-- Work order --
Lines containing the string "jamie": how many are there below? Answer with the number only.
━━━
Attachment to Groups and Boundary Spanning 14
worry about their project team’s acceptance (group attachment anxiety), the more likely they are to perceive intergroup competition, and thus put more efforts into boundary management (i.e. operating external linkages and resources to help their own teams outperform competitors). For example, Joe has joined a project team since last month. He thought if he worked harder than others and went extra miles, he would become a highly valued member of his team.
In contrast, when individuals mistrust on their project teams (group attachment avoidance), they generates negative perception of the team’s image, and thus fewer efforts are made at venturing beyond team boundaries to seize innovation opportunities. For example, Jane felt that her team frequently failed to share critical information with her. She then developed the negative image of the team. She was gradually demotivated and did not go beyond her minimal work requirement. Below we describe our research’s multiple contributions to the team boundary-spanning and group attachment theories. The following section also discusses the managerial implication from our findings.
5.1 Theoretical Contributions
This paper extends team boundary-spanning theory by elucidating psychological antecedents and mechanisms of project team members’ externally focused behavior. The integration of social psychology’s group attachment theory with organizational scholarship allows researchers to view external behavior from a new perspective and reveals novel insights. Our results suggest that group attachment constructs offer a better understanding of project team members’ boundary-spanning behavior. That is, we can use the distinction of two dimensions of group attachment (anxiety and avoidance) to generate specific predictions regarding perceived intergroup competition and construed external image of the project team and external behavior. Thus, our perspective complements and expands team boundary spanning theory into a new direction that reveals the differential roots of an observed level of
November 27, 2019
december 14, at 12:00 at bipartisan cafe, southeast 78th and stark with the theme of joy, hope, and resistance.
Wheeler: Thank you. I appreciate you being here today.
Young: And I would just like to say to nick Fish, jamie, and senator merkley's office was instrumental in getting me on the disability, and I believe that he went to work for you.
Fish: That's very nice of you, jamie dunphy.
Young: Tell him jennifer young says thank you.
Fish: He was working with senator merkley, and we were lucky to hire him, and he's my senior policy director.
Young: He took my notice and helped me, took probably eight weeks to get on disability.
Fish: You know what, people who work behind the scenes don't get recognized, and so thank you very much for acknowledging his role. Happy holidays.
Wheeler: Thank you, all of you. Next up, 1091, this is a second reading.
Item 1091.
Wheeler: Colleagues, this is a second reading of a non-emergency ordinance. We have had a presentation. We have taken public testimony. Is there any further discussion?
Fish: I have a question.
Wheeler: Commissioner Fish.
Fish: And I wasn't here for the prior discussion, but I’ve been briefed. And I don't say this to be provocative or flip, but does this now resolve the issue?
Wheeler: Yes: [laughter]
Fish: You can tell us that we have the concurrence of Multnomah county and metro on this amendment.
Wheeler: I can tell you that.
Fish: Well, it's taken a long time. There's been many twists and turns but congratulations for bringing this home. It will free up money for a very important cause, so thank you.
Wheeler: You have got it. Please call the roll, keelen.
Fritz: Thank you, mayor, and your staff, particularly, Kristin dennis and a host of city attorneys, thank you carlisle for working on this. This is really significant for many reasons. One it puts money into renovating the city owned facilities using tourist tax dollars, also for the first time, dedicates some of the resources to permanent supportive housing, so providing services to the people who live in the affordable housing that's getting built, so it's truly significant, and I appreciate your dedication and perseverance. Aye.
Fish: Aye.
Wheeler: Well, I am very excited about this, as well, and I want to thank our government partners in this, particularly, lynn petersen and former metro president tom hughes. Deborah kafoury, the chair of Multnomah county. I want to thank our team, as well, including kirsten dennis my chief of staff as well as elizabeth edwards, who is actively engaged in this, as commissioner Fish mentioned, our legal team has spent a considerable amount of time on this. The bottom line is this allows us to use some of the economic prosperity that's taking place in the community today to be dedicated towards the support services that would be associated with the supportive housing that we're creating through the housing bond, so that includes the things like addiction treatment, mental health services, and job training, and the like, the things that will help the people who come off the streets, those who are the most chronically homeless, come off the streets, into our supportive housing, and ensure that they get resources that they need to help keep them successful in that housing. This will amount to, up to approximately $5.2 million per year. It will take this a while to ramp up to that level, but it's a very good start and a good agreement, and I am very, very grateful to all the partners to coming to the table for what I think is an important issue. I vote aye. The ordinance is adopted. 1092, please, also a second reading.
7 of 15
━━━
-- Answer box --
2